**Source text**.
Can You Prove Distracted Driving in a Personal Injury Claim?

Distracted driving is one of the most common causes of accidents in the United States. Each day, at least nine people are killed and more than 1,000 are injured in accidents involving a distracted driver. [1]

If you take your eyes off the road for 5 seconds while traveling at 55mph, you will have covered the length of a football field. [2]

testing and driving

 

If you’re involved in an accident with a distracted driver and you are filing a personal injury claim, you can prove distracted driving in the following ways:

Request for access of the driver’s mobile phone records.

If you think that the driver has been using his phone on the road, your lawyer could subpoena the mobile phone company to release the driver’s usage reports. This will help you establish if the driver was texting, sending an email or even watching a video at the time of the crash.

 

Look closely at the scene.

A distracted driver will leave clues on the scene of the accident without even knowing it. For instance, if a driver was focused on the road at the time of the crash, there would have been tire marks on the road as a sign that he or she tried to hit the brakes after seeing you.

It’s very important to look closely at the scene and even reconstruct it with the help of video surveillance footage and photographs.

 

Look for eyewitnesses.

Like any other case, an eyewitness is one of your strongest burdens of proof as you file for a personal injury claim. An eyewitness should make a clear statement about how he or she saw the driver being distracted before the crash.

Your eyewitnesses should be able to release official statements to help you prove your claim.

 

Ask for vehicle data.

Most modern cars are now equipped with technology that will tell you understand how a driver was behaving behind the wheel at the time of the accident. If you ask for vehicle data through a subpoena, you will be able to see a record of the car’s speed or any activity inside the car before the collision.

Finally, you need the help of a Nashville car accident lawyer to help you win your case by gathering all the evidences that you need to prove your claim for personal injury.

Proving distracted driving will not only help you get justice, but it will also serve as a lesson for other drivers to always be responsible whenever they are on the road. Find the right lawyer to help you work on getting burden of proof that will give you a better chance at winning your case.

**Exercise task 1**. Copy the stretch of the distracted-driving article from "Ask for vehicle data." through "before the collision.".
**Exercise task 2**. Carry on the distracted-driving article from its final sentence onward.
The data after this point has no connection to the distracted-driving article.

**Raw data**.
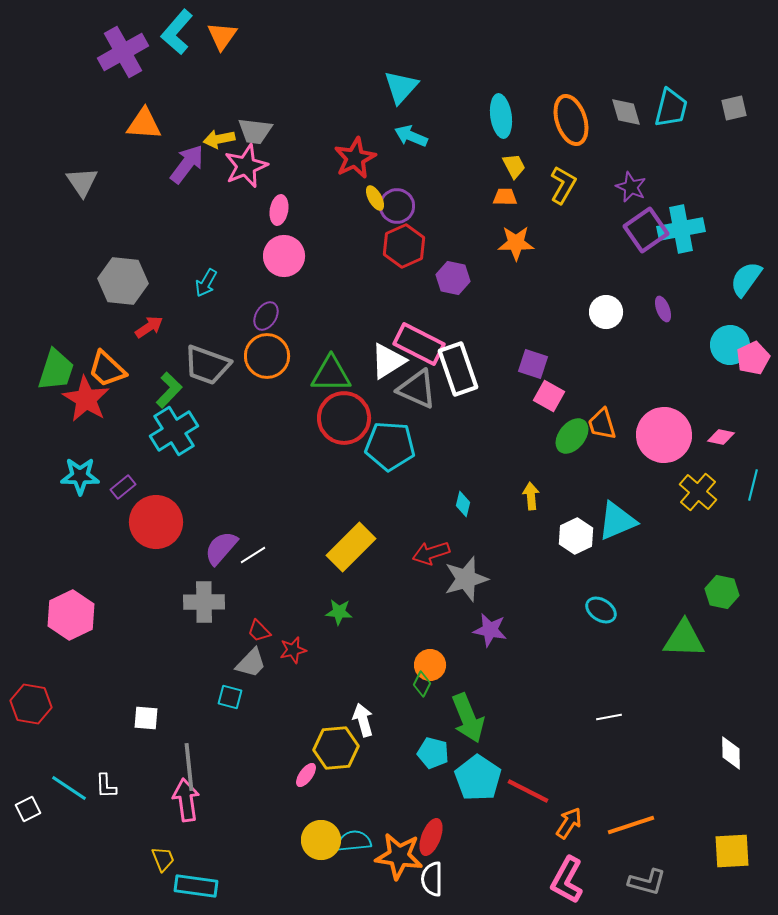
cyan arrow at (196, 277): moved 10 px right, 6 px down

**Task output 1**.
Ask for vehicle data.

Most modern cars are now equipped with technology that will tell you understand how a driver was behaving behind the wheel at the time of the accident. If you ask for vehicle data through a subpoena, you will be able to see a record of the car’s speed or any activity inside the car before the collision.

**Task output 2**.
 

Is It Illegal?

Even if there is no national ban on texting while driving, state laws and fines have become more aggressive in order to thwart the practice.

In the U.S., texting while driving is banned for all drivers in 48 states, D.C., Guam, Puerto Rico, and the U.S. Virgin Islands. This is mostly due to the alarming number of traffic accidents, including injury and loss of life, linked to texting while driving.

Even with so many warnings of the dangers of texting behind the wheel, almost 50% of drivers surveyed said that they have texted while driving. In a study by the American Automobile Association, 34% of teens have admitted to being distracted because of texting behind the wheel.

A lot of drivers get distracted because they are using their phones while holding the steering wheel. In fact, a survey conducted in 2017 revealed that more than 42% of high school teens admitted to using their phone while driving in the last 30 days. [3]

 

Can A Police Officer Prove A Driver Was Texting?

There are a number of ways for a police officer to prove that you are texting behind the wheel.

But these are preemptive, which usually leads to a ticket. Police officers use overpass spotters, texting detectors (that works like radar guns) and visual cues to determine if a driver is texting.

But after an accident, it becomes more difficult for a police officer to prove distracted driving. Most officers use the methods mentioned above with reliance on testimony and on scene evidence.


The next time you are driving, make sure to keep your hands off your phone to avoid getting distracted or spotted by law enforcers.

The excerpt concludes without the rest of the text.